Quant aux ajustements structurels à partir de 2020, ils exigeront des baisses de dépenses supplémentaires et des choix que nous proposerons, avec Gérald Darmanin, au Premier ministre et au Président de la République, pour appliquer à deux ou trois politiques publiques, une baisse de la dépense que nous assumons totalement car la dépense doit être plus efficace et moins coûteuse pour le contribuable. Mieux vaut choisir deux ou trois secteurs dans lesquels nous assumons une politique publique stratégique de réduction de la dépense dans tous ses aspects, plutôt que de pratiquer dans tous les domaines une politique du rabot alors même que nous avons des priorités en termes de sécurité, de défense, de protection des Français, de justice par exemple.

Un mot de la croissance, que certains jugent trop optimistes. Pourquoi pas, mais rappelons que le Haut conseil des finances publiques, présidé par Didier Migaud et dont les membres ne sont pas réputés pour leur amateurisme, juge sincère notre prévision de croissance.

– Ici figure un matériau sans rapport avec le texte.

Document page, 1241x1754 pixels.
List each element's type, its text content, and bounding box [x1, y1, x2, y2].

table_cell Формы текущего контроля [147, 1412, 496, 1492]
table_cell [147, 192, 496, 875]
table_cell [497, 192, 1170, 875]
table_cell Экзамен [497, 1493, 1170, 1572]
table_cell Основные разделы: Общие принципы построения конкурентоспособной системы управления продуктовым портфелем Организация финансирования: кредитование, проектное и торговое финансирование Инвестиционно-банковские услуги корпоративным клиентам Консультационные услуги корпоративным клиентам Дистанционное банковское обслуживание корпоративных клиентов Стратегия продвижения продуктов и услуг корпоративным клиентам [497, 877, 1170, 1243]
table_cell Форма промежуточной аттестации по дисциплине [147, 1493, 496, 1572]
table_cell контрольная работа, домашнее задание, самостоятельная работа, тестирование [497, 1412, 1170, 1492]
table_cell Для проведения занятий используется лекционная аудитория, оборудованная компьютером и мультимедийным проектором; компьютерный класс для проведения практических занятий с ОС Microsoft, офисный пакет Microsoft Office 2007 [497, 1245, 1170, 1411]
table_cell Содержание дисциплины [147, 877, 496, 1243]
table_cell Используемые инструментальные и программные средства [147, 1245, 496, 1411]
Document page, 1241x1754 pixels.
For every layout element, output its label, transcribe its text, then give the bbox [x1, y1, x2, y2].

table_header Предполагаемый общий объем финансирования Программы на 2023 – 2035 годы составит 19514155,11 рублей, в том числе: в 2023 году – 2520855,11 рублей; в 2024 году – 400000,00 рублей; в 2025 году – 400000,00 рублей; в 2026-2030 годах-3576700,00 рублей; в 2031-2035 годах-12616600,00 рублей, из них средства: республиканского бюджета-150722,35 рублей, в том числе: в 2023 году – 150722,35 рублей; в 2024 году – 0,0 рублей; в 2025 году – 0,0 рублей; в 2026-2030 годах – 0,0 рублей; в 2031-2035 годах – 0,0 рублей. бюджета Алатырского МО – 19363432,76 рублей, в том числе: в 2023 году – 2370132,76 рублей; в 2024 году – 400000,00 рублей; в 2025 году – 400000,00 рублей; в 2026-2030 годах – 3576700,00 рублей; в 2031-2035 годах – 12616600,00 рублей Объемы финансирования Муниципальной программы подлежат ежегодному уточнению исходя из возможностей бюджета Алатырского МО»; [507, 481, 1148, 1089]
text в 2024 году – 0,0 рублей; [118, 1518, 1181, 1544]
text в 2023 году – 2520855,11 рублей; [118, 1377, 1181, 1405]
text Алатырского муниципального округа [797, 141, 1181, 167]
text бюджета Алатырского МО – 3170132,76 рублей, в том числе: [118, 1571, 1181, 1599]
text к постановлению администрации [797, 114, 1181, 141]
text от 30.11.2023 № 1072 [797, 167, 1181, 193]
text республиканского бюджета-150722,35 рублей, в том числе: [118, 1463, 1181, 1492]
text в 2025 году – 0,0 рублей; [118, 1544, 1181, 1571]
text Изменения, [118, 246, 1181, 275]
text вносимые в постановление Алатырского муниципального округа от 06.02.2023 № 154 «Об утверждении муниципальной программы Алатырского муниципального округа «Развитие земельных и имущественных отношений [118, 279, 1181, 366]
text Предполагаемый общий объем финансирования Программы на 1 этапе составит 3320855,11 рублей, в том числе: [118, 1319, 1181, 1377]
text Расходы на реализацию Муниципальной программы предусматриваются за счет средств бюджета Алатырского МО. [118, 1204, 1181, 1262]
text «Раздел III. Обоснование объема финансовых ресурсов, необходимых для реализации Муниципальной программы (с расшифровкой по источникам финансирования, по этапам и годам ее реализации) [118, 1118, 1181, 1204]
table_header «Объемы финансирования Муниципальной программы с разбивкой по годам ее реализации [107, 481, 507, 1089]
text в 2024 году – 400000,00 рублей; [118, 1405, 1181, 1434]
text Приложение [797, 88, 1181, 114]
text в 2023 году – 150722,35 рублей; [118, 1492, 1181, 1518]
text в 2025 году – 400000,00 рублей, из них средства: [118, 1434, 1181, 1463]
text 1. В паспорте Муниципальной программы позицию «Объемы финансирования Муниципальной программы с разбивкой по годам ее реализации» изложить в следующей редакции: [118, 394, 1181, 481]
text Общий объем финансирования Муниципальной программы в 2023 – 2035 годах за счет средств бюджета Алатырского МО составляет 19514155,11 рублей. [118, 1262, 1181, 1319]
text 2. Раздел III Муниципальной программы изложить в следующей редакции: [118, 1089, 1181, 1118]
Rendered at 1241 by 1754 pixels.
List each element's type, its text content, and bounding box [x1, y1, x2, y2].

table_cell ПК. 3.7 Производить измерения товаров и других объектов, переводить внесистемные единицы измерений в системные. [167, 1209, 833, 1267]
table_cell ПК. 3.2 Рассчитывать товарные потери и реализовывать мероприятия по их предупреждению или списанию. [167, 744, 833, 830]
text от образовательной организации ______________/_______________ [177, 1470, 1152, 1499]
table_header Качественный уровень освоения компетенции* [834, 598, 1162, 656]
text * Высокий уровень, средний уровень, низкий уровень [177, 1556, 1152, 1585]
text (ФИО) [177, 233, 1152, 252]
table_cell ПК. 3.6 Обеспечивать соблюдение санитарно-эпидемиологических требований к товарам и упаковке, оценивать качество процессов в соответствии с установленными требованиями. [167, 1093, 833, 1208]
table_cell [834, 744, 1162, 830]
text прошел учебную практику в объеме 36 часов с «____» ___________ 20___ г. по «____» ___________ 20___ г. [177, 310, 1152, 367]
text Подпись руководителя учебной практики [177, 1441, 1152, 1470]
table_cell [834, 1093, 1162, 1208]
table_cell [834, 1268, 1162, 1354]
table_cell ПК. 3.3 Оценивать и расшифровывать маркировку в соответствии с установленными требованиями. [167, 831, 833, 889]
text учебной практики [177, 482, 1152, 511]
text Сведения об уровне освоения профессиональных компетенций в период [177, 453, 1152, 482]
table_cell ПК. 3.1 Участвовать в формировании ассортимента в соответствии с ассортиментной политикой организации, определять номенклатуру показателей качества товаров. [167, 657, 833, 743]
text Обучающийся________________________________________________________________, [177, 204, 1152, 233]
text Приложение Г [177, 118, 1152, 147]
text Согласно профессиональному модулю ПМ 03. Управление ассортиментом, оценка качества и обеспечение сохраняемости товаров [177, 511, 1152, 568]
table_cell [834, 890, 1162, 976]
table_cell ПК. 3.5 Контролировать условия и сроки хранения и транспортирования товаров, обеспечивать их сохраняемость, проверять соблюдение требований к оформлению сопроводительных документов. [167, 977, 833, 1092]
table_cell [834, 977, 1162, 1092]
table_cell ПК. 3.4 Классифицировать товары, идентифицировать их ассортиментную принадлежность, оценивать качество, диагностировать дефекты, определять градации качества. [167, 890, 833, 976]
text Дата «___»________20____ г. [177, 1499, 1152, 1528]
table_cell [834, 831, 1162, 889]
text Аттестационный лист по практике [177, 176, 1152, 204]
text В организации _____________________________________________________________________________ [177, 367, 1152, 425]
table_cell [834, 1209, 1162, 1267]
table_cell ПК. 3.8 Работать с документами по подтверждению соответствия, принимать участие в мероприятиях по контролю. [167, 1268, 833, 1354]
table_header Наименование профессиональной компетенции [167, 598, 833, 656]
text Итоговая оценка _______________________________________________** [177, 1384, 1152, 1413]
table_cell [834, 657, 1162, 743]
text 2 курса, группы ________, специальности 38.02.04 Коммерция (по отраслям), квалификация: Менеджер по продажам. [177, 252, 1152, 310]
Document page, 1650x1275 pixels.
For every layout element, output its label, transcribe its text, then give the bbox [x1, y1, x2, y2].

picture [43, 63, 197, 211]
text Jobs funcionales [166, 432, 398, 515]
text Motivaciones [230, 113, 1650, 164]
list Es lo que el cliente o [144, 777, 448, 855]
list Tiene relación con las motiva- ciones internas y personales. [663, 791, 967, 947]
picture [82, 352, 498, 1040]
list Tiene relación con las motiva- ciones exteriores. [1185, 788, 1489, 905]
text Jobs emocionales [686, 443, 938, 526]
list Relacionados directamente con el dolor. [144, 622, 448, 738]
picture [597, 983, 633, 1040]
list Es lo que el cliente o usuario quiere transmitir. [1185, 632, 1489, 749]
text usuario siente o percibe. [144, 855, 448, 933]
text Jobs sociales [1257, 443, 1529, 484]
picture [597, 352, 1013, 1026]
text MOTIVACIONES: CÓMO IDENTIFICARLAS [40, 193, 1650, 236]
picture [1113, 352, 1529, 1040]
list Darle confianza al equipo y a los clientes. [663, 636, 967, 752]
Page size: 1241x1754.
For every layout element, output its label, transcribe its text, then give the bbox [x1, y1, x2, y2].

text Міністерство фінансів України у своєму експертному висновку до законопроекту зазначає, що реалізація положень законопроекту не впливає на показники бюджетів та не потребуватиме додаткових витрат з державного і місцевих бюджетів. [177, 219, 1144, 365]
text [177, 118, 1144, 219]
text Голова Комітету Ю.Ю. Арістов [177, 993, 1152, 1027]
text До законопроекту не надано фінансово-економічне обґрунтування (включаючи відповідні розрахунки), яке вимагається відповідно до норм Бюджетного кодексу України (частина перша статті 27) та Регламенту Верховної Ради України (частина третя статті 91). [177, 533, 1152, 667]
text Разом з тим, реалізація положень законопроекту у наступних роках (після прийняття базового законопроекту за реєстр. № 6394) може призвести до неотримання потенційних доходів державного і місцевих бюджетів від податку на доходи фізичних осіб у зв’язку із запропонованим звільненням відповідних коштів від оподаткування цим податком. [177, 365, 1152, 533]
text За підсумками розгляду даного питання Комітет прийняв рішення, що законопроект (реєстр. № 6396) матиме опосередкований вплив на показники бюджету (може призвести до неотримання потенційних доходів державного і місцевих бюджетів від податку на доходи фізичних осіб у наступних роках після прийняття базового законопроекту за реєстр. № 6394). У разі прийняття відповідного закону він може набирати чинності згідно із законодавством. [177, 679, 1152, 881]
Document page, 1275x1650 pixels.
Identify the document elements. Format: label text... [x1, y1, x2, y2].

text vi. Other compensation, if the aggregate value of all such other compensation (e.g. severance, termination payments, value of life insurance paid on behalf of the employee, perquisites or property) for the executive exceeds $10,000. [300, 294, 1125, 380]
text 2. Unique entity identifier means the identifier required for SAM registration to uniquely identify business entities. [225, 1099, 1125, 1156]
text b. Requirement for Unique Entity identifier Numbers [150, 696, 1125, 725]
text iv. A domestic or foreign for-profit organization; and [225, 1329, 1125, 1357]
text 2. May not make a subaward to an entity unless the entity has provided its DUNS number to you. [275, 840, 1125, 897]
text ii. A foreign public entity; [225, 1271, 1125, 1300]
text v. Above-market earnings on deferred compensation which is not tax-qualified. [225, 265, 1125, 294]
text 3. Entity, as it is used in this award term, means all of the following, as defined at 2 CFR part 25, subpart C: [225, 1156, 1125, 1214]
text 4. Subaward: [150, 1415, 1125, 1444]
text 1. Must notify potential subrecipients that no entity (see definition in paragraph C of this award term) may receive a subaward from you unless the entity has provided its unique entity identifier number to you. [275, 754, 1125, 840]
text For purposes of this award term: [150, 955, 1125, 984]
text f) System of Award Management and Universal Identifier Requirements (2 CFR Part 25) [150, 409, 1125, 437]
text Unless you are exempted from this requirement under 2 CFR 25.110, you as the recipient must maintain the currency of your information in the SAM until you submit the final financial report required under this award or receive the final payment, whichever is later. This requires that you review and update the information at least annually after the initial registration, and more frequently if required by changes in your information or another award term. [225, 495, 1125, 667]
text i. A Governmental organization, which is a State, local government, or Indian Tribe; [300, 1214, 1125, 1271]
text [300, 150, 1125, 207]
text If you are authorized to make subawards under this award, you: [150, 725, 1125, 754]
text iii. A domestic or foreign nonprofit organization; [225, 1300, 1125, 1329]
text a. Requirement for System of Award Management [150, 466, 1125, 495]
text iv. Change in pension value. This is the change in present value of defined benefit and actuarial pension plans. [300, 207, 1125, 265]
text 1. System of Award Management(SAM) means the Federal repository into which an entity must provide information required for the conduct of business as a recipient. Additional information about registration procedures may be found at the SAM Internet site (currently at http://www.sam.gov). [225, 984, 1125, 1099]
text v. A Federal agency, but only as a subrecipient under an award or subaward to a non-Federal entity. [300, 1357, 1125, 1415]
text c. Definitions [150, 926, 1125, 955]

C'est d'ailleurs la marque de fabrique de ce Gouvernement, du ministre de l'action et des comptes publics ainsi que du ministre de l'économie et des finances, que de faire preuve de sincérité – de la majorité, également, comme le relève à juste titre Amélie de Montchalin.

Nous sommes des gens sincères, dont les prévisions sont sincères et confirmées par le Haut conseil des finances publiques. Rappelons par ailleurs que le FMI a publié, il y a quelques jours, une évaluation de croissance pour la France, qui s'établirait à 2,1. Nous aurions pu, par facilité, reprendre cette évaluation, l'intégrer dans notre trajectoire budgétaire, pour nous épargner des économies supplémentaires. Nous ne le faisons pas, nous maintenons notre prévision de croissance à 2, car elle nous paraît crédible et responsable par rapport à ce que nous savons de l'économie française.

Je conclurai avec la dette de la SNCF, qui a encore animé les débats, ce qui est normal. Rappelons qu'à la fin de 2017, cette dette s'élève à 46 milliards d'euros, dont 11 milliards, monsieur Vigier, ont été intégrés dans la dette publique depuis 2014. Par conséquent, le montant maximal de la dette de la SNCF s'élève à 46 milliards d'euros, moins ces 11 milliards, soit 35 milliards d'euros fin 2017, si mes calculs sont bons – ils n'excèdent pas mes capacités de calcul mental ! Comme elle augmente de 2 à 3 milliards d'euros par an, nous considérons que le montant maximal de dette de la SNCF à traiter par l'État serait de 50 à 55 milliards d'euros fin 2020.

Pour ce qui est de la reprise de cette dette, le Président de la République a été très clair : cela sera possible, progressivement, à partir de 2020. Certains nous disent qu'il conviendrait d'y procéder tout de suite, mais nous ne sommes pas d'accord ! Nous n'allons pas le faire tant que nous ne savons pas si la SNCF retrouvera sa compétitivité et dégagera de nouvelles marges de manoeuvres financières. Ce ne serait pas responsable !

Aujourd'hui, la SNCF continue à perdre 3 milliards d'euros chaque année – 1,5 milliard du fait de l'exploitation, 1,5 milliard lié à la charge de la dette. Ce serait remplir le tonneau des Danaïdes que de reprendre la dette sans avoir au préalable transformé la SNCF pour qu'elle dégage des ressources d'exploitation et qu'elle ne s'endette pas davantage.

Je ne me vois pas, en tant que ministre des finances, solliciter le contribuable, qui est toujours au final celui qui paie, et dont nous sommes tous, ici, les garants et les responsables, pour reprendre une dette qui continuerait de grossir.

Reprendre progressivement la dette, comme l'a proposé le Président de la République, à partir de 2020 : oui, à condition et à condition seulement que la SNCF ait achevé sa transformation et que le grand service public qu'elle constitue ait renoué avec les bénéfices auxquels elle peut prétendre.